Data Warehousing is the process of storing and processing large amounts of data from many disparate sources. It's an endeavor that most large companies have to undertake eventually. There are many solutions for data warehousing available on the market. Which solution your company ultimately goes with depends on where you are as an organization.
If you find yourself in the Microsoft ecosystem, Azure Synapse is likely the first solution that comes to mind, as it's Microsoft's default answer to the data warehousing endeavor. However, you may have additional considerations related to organizational structure, staffing, data location or budget. It might be wise to supplement Synapse with a different product such as DataBricks or Snowflake.

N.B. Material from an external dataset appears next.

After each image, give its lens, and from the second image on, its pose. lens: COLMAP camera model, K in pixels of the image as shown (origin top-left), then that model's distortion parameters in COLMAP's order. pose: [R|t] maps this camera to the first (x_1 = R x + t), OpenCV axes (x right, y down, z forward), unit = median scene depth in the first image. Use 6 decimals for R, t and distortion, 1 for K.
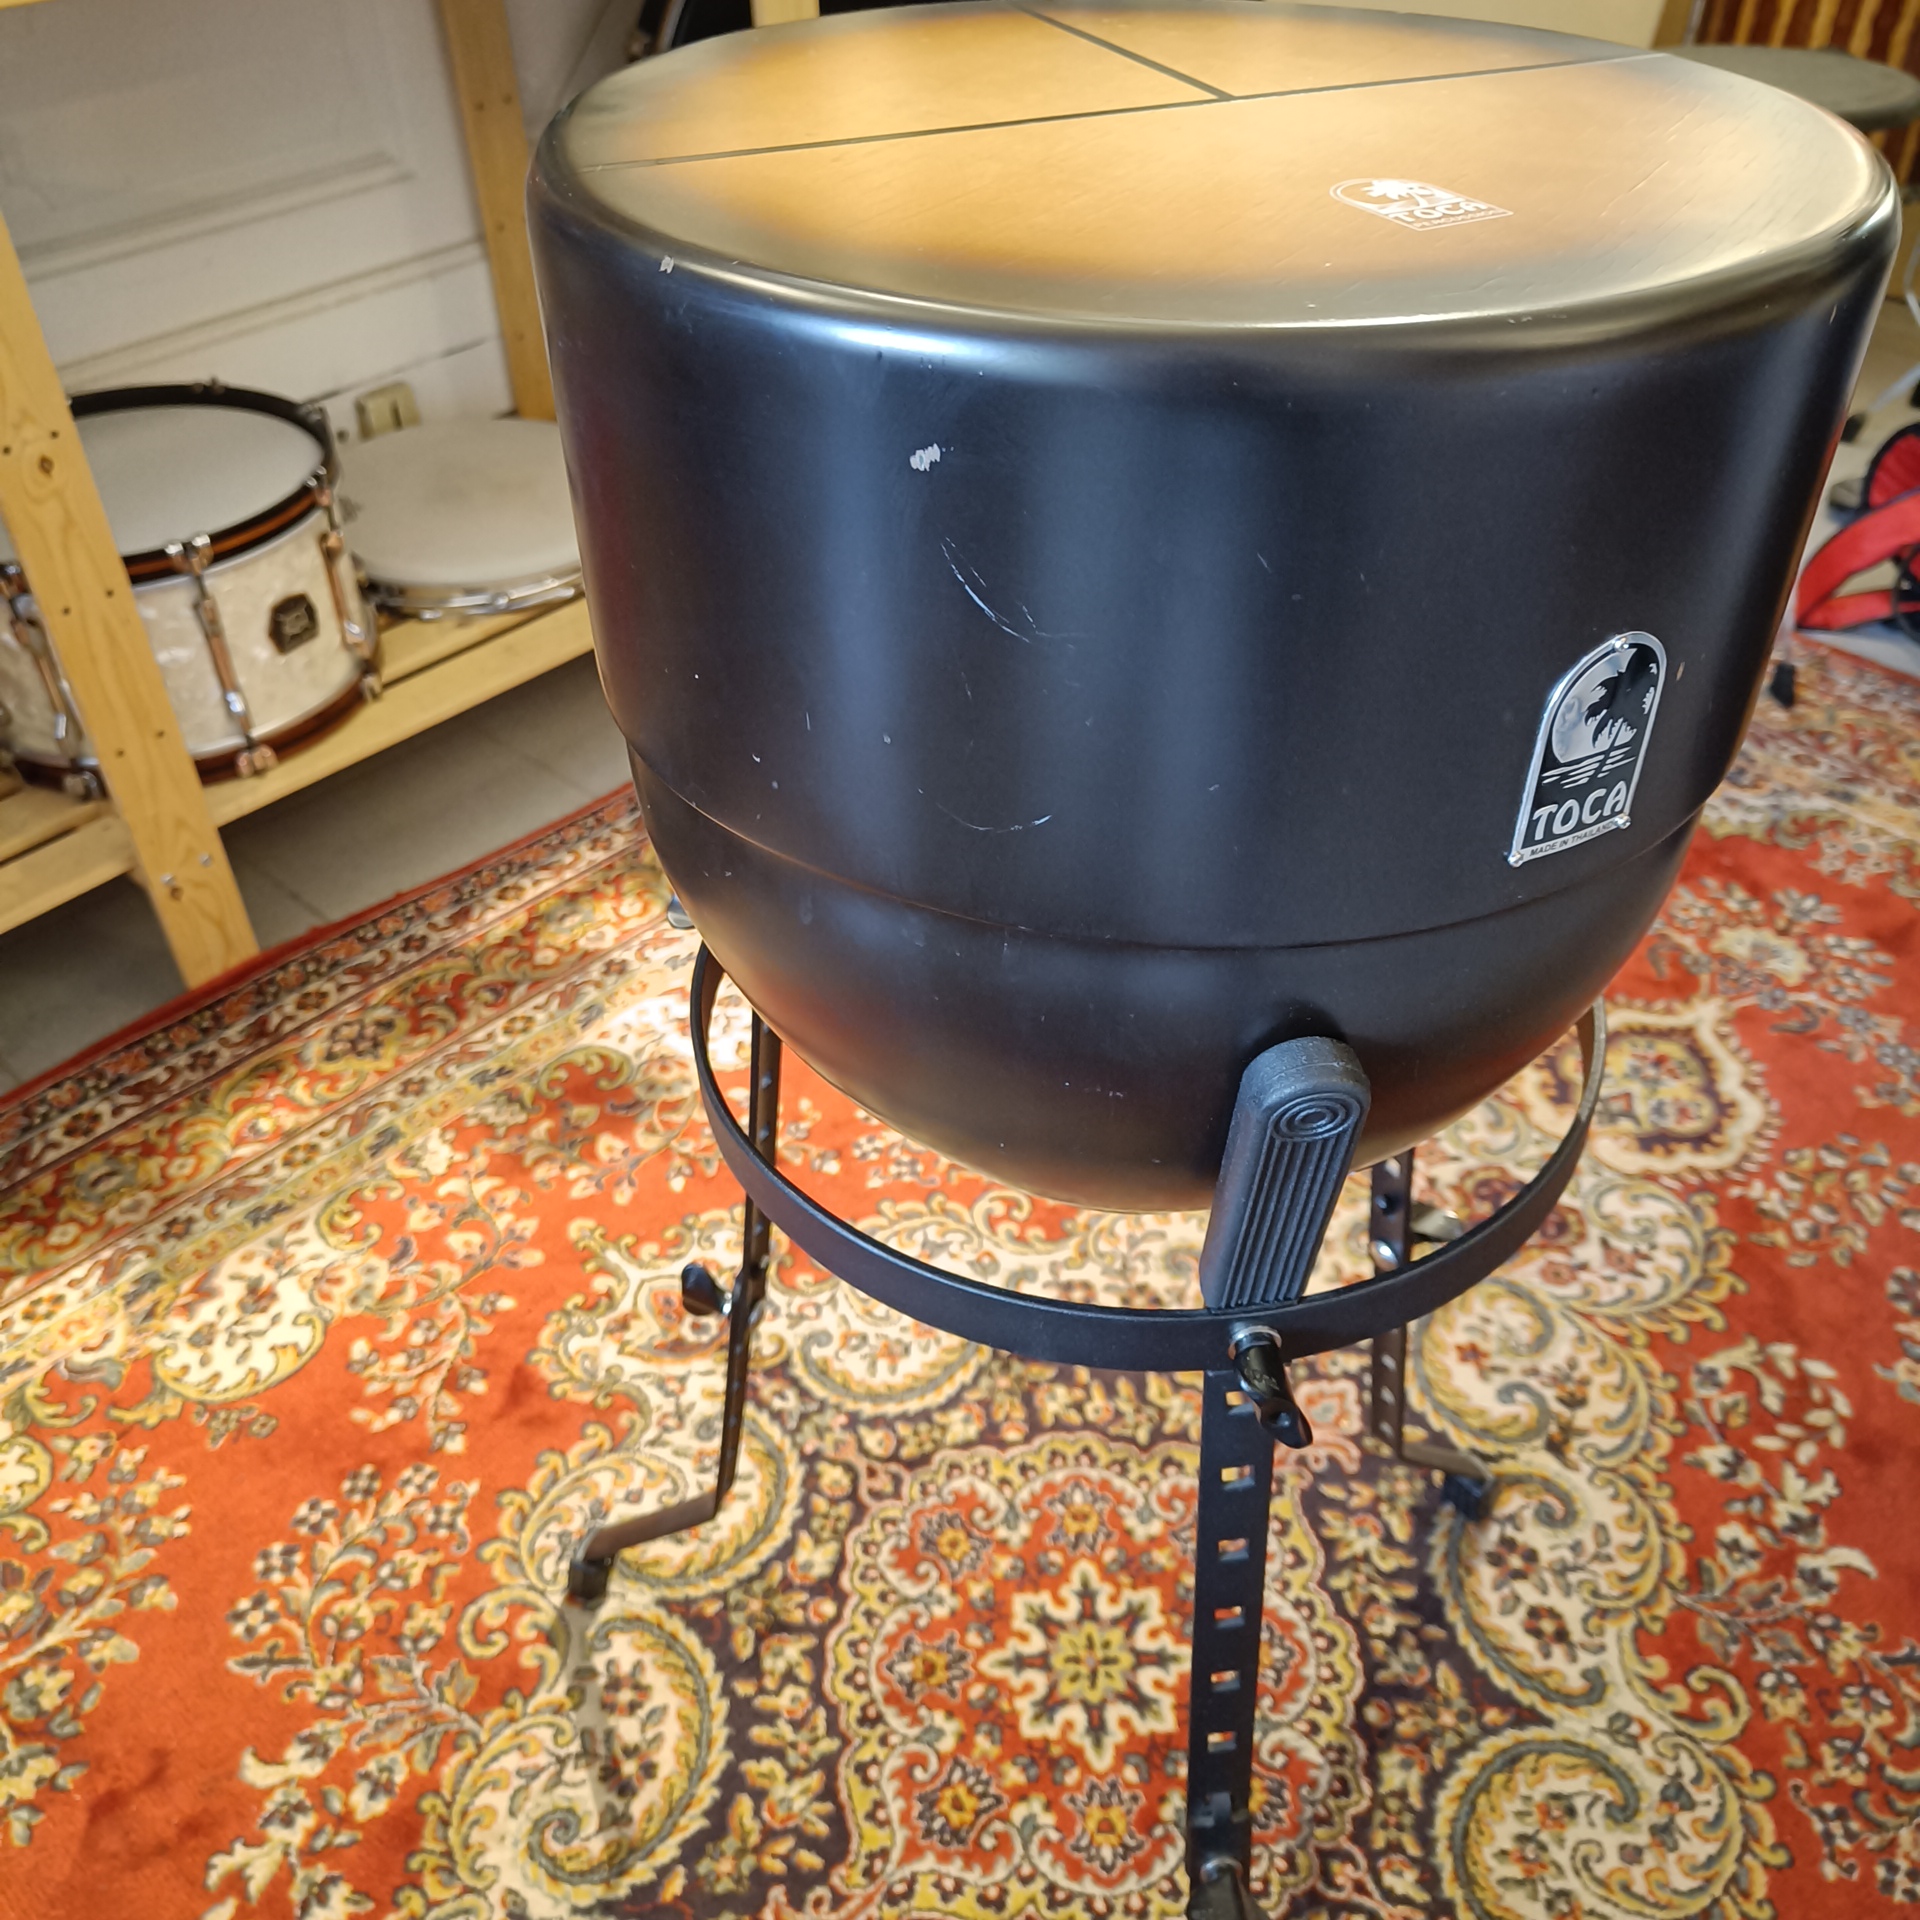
lens RADIAL K [[1716.8, 0, 858.8], [0, 1716.8, 956.7], [0, 0, 1]] dist [-0.050423, 0.016175]
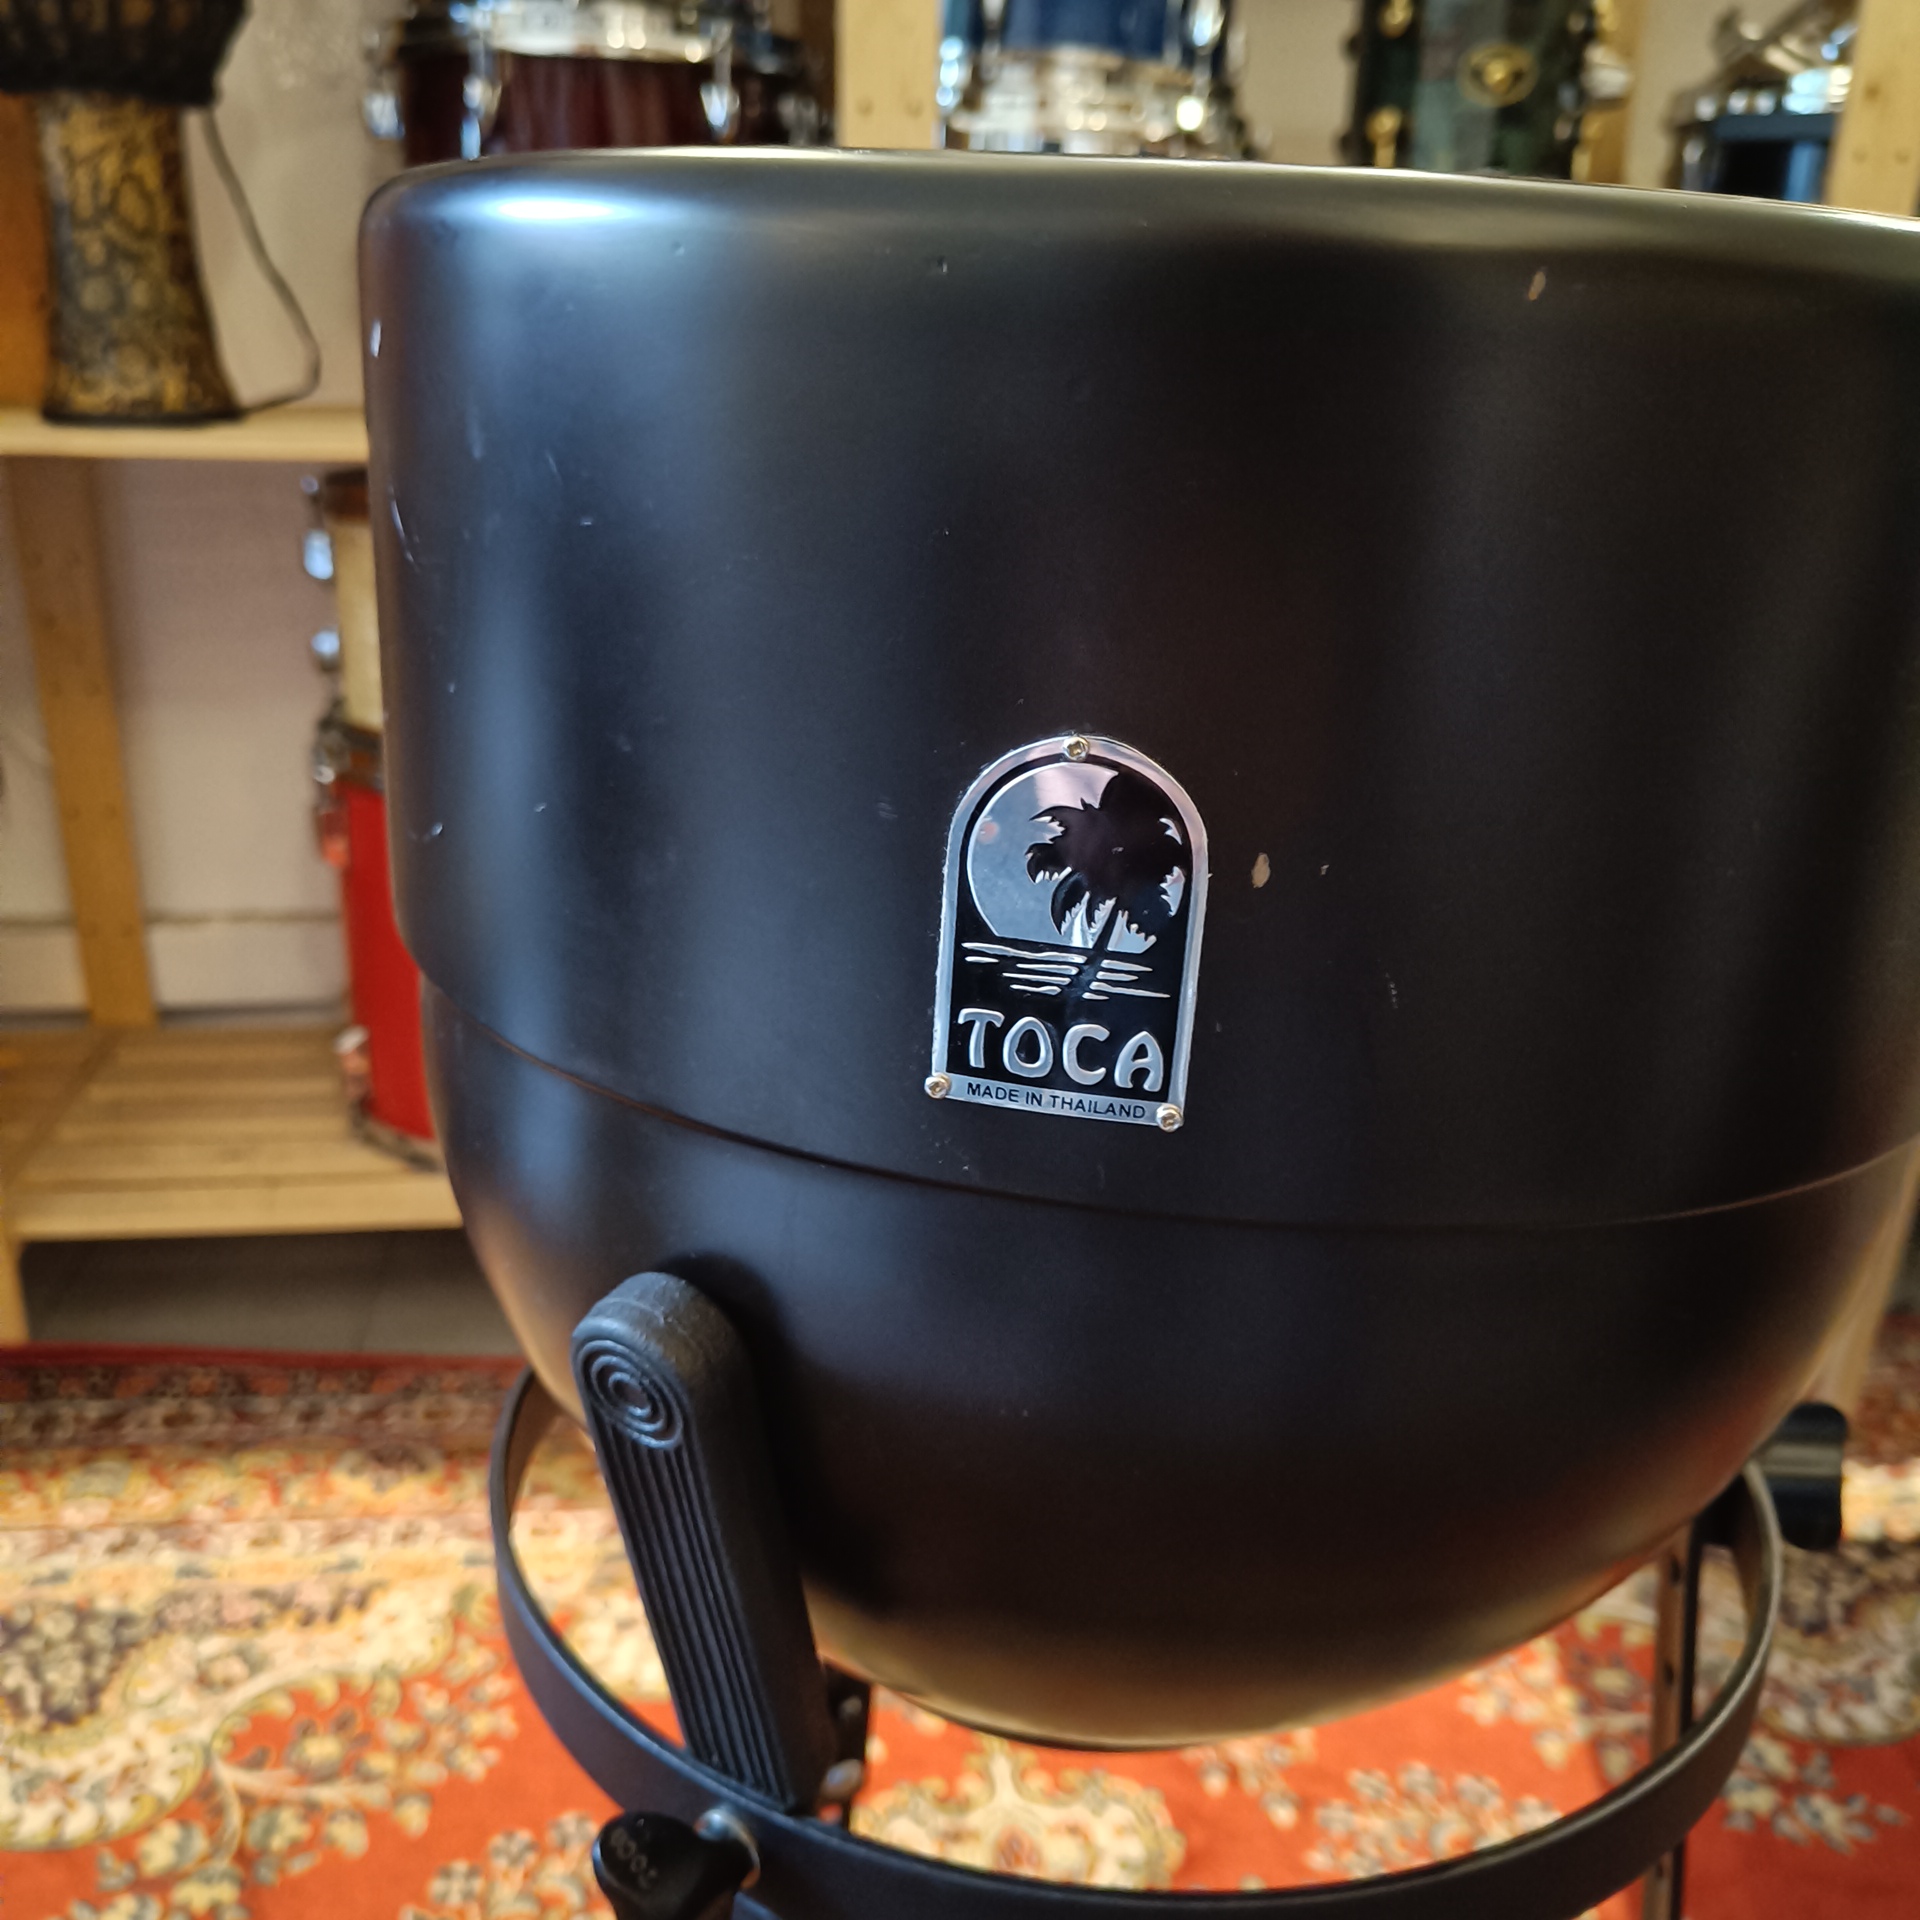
lens RADIAL K [[1716.8, 0, 858.8], [0, 1716.8, 956.7], [0, 0, 1]] dist [-0.050423, 0.016175]
pose [[0.764480, 0.263787, -0.588207, 0.232550], [-0.445120, 0.876013, -0.185658, 0.010071], [0.466303, 0.403754, 0.787111, 0.150629]]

Moving large datasets around can be slow and expensive, especially if you have to do it across the open internet. In most cases, you want your data warehouse close to as much of your source data as practical. If you are already using Azure, that’s great: all your data is already on the cloud. If you have a lot of on-premise data and you want to go with a cloud solution, that could become an issue.
Azure Synapse is Microsoft’s rebranding of its SQL DataWarehouse services, combining enterprise data warehousing and Big Data analytics. This means Synapse is fully integrated with the rest of the Microsoft ecosystem and adds support for Apache Spark, Power BI and Azure Machine Learning.

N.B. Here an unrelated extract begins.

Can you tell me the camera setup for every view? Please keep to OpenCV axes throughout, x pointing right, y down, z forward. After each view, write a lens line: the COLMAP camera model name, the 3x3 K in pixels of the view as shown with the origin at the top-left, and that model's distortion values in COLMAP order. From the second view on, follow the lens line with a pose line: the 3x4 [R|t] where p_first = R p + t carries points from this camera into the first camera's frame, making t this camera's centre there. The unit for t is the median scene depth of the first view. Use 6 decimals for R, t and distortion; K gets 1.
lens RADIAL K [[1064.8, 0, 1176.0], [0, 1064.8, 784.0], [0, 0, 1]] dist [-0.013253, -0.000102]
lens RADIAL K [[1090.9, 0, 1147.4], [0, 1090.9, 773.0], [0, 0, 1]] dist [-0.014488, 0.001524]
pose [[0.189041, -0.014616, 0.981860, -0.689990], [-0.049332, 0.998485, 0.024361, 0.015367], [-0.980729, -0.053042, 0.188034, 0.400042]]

Your Synapse capabilities can be further enhanced by bringing in DataBricks. DataBricks is a further optimization over Apache Spark, making custom workloads easier to craft, provision and deploy in an ad-hoc manner. Its query optimizations, advanced caching, and indexing optimizations claim 10-40x performance over vanilla Spark. All of this is wrapped up in a virtual filesystem and notebook environment a la Jupyter Notebooks, which will likely appeal to any data scientists you have on staff.
If you find yourself not wanting to manage the infrastructure so intimately, especially if you need a solution that spans multiple cloud providers, Snowflake has a more turnkey solution.
Snowflake’s architecture separates storage and computing resources, which can make costs easier to predict and control. It also can be deployed to other cloud providers like AWS or GCP, which may be useful if your data is spread across clouds because you’ll be able to have a familiar architecture, interface and billing structure across them all. It’s even possible to deploy it with storage in one cloud and compute in another if you need everything fully centralized.
Its concept of virtual data warehouses lets you group compute capabilities separately from shared storage for instance.
It turns out that they can. Using Snowflake’s DataBricks Connector, you can bridge them and use Snowflake as a Spark data source for DataBricks in such a way as to leverage Snowflake’s SQL optimizations alongside DataBrick’s notebooks for more complex operations.